ASSIGNED TASK: When a line below contains the string "Figure", show that line.

DATA SUPPLIED:
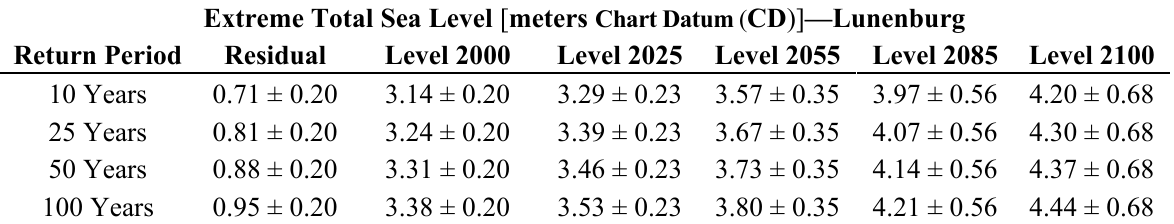
Table 1. Estimated extreme total sea levels (Higher High Water Large Tide (HHWLT) + Sea-Level Rise + Storm Surge) for return periods of 10, 25, 50 and 100 years for years 2000, 2025, 2050, 2085 and 2100. Lunenburg, HHWLT 2.43 m (Chart Datum), return period levels estimated as per Halifax tide gauge. From Richards and Daigle [45]. Error estimates are from [46] and represent 95% confidence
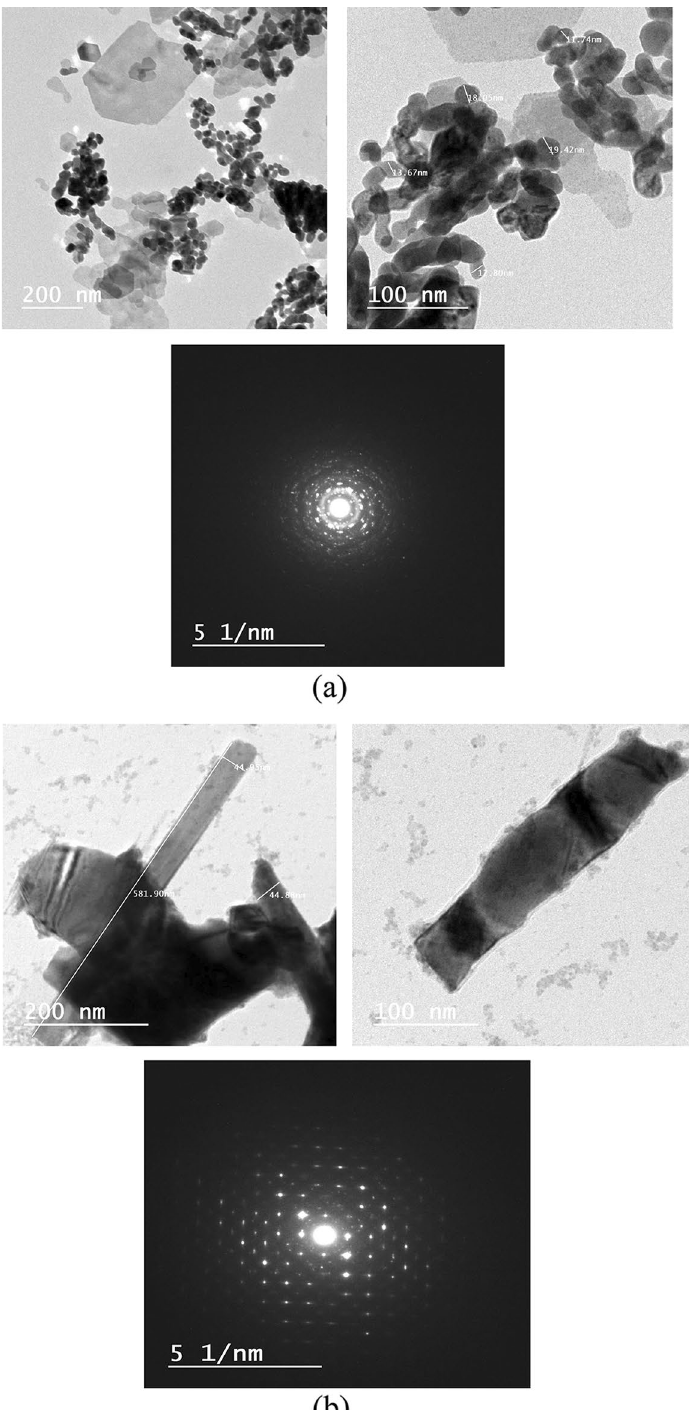
Figure 5. ( a ) TEM of Er-doped PEZT of thin film sample. ( b ) TEM of Er-doped PEZT nano-rods of bulk crystallinity and made the film more dense by minimizing imperfections, the dielectric loss of the film was lower than that of the bulk sample 29,31–33 . Ferroelectric properties. Figure 8a,b shows the PEZ and PEZT samples (thin film and bulk) ferroelectric characteristics. When loaded at a frequency of 1000 Hz, Fig. 8a illustrates the polarization hysteresis loops of PEZ and PEZT films with doped Er, respectively. Figure 8a exhibits polarization and electric field direction were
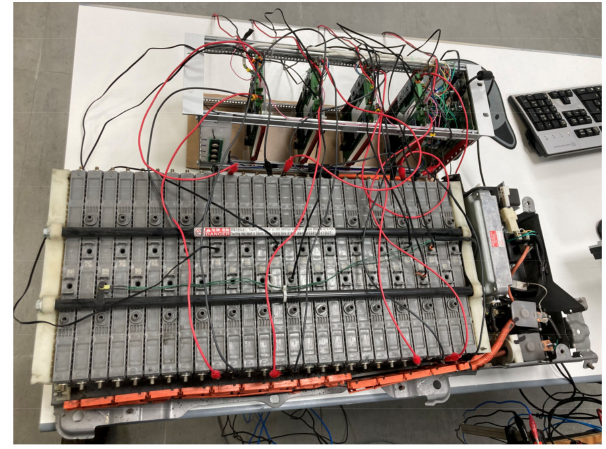
Figure 11. Toyota Prius battery and prototype connections to the battery cells.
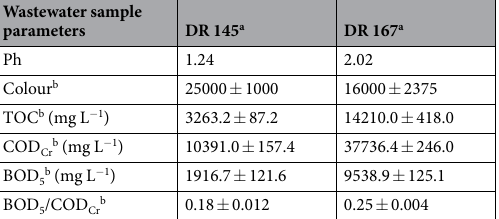
Table 1. Characteristics of dispersed dye-production wastewater. a DR 145 and DR 167 are the abbreviations of wastewater generated from the manufacturing processes of C.I. Disperse Red 145 and C.I. Disperse Red 167, respectively. b Mean ± standard deviation ( n =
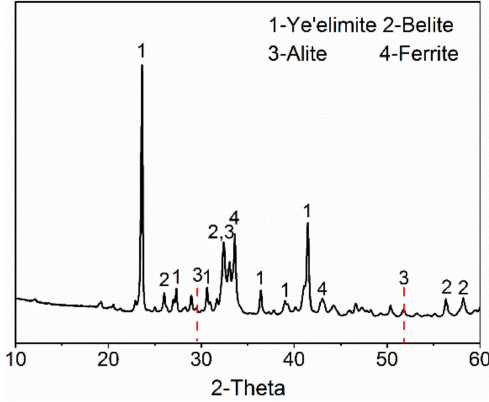
Figure 1. XRD pattern of AMCSA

ANSWER BELOW:
Figure 5. ( a ) TEM of Er-doped PEZT of thin film sample. ( b ) TEM of Er-doped PEZT nano-rods of bulk crystallinity and made the film more dense by minimizing imperfections, the dielectric loss of the film was lower than that of the bulk sample 29,31–33 . Ferroelectric properties. Figure 8a,b shows the PEZ and PEZT samples (thin film and bulk) ferroelectric characteristics. When loaded at a frequency of 1000 Hz, Fig. 8a illustrates the polarization hysteresis loops of PEZ and PEZT films with doped Er, respectively. Figure 8a exhibits polarization and electric field direction were
Figure 11. Toyota Prius battery and prototype connections to the battery cells.
Figure 1. XRD pattern of AMCSA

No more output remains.